Yes folks- I fast-forwarded a bunch of years. I am posting from the library in the Holocaust Museum today. Jason and I are here doing research like a good nerdy couple. You may remember that the librarians/historians at the Holocaust Museum reached out to us when they discovered that some of their newly acquired archives might be of interest to us. And they were incredibly interesting- and opened up a whole new world of information! The files they contacted us about were the American Friends Service Committee (AFSC) files - and those are the letters we are going through right now.
When we first started this blog, we had my Opa's autobiography, and a box of letters that were not organized or all in English. As we had the documents translated, and dug deeper into the letters in conjunction with Opa's books - we found clues that led us to more information. Before we were contacted by the Holocaust Museum, we had very little detailed information about Opa's process of immigrating to the United States. Now we have almost a play-by-play! And with each new discovery, of course there are more characters, more stories, more clues, and more mysteries. So that is why we are doing some more research with the fine people of the Holocaust Museum today.

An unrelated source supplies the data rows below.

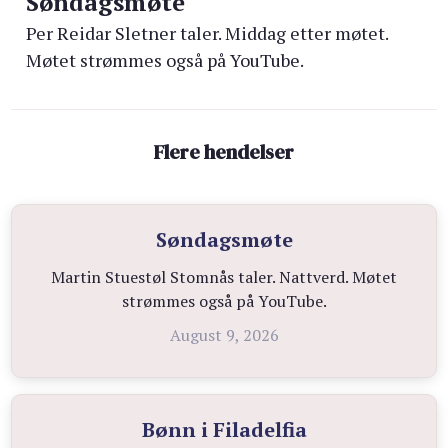
Søndagsmøte
Per Reidar Sletner taler. Middag etter møtet.
Møtet strømmes også på YouTube.
Flere hendelser
Søndagsmøte
Martin Stuestøl Stomnås taler. Nattverd. Møtet
strømmes også på YouTube.
August 9, 2026
Bønn i Filadelfia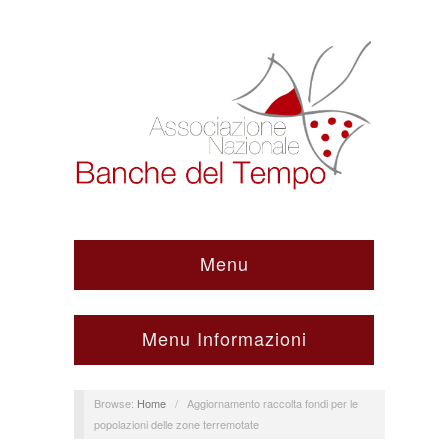
Menu
Menu Informazioni
Browse:
Home
/
Aggiornamento raccolta fondi per le
popolazioni delle zone terremotate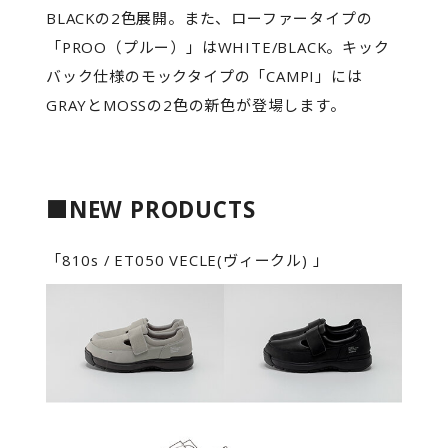
BLACKの2色展開。また、ローファータイプの
「PROO（プルー）」はWHITE/BLACK。キック
バック仕様のモックタイプの「CAMPI」には
GRAYとMOSSの2色の新色が登場します。
■NEW PRODUCTS
「810s / ET050 VECLE(ヴィークル) 」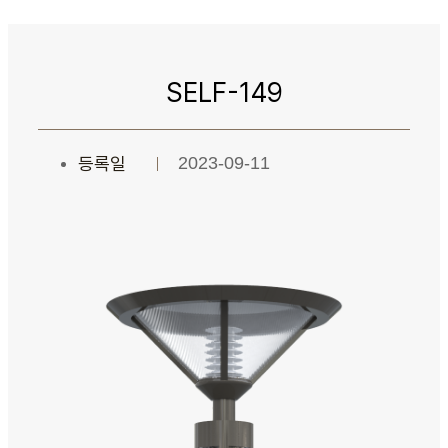
SELF-149
등록일
2023-09-11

In addition to resources like Opa's file with the AFSC, the Holocaust Museum library also has documents, studies, and even thesis papers that involve the stories of the people affected by the Holocaust. One of these thesis papers that Ron (a librarian at the museum) shared with me was a fascinating insight into the culture of the work-place for the American consuls working in Vienna (then part of the German- annexed Austria). These were the folks who (among other things) processed refugee requests for immigration to America. I'm probably going to write up a little spotlight on this because it was really helpful to get an idea of what was happening on the inside of the American immigration offices on foreign land. I keep asking the questions of why the consuls were so strict in their interpretation of the immigration law, and this paper gives me insight into answering that question.
I share all of this nerdy research to remind my readers that often the answers (or at least the treasure chest of clues) are out there if you are willing to search for them. It boggles my mind how much information is out there once I find the right place to dig. The Holocaust Museum has been a treasure- and I know there are likely other places I haven't even discovered yet that will hold the next clue. Also- there are people who are really, really smart. These people navigate a very complex database and get you 20 pages of primary documents in 5 minutes, when it would have taken me an hour to get the first page. You may think a google search is a final search- but there are folks who are specifically trained and skilled at research- and many of them want to do this- for YOU. Most of these folks are called librarians. Go make friends with one now- it's fun.
We live in a time when speculation and opinion are given an incredible amount of air-time. Let me tell you- the truth is way more exciting. Way more informative. Way more instructive. And really, a million times more productive to process. SO- become a research nerd. I used to be too lazy for it- but now I see the benefits of a well-researched paper. There is nothing without a human bias- and the human part is very important- but my PSA for today is: Do your homework- you'll like it, really. Oh- and go be friends with a librarian.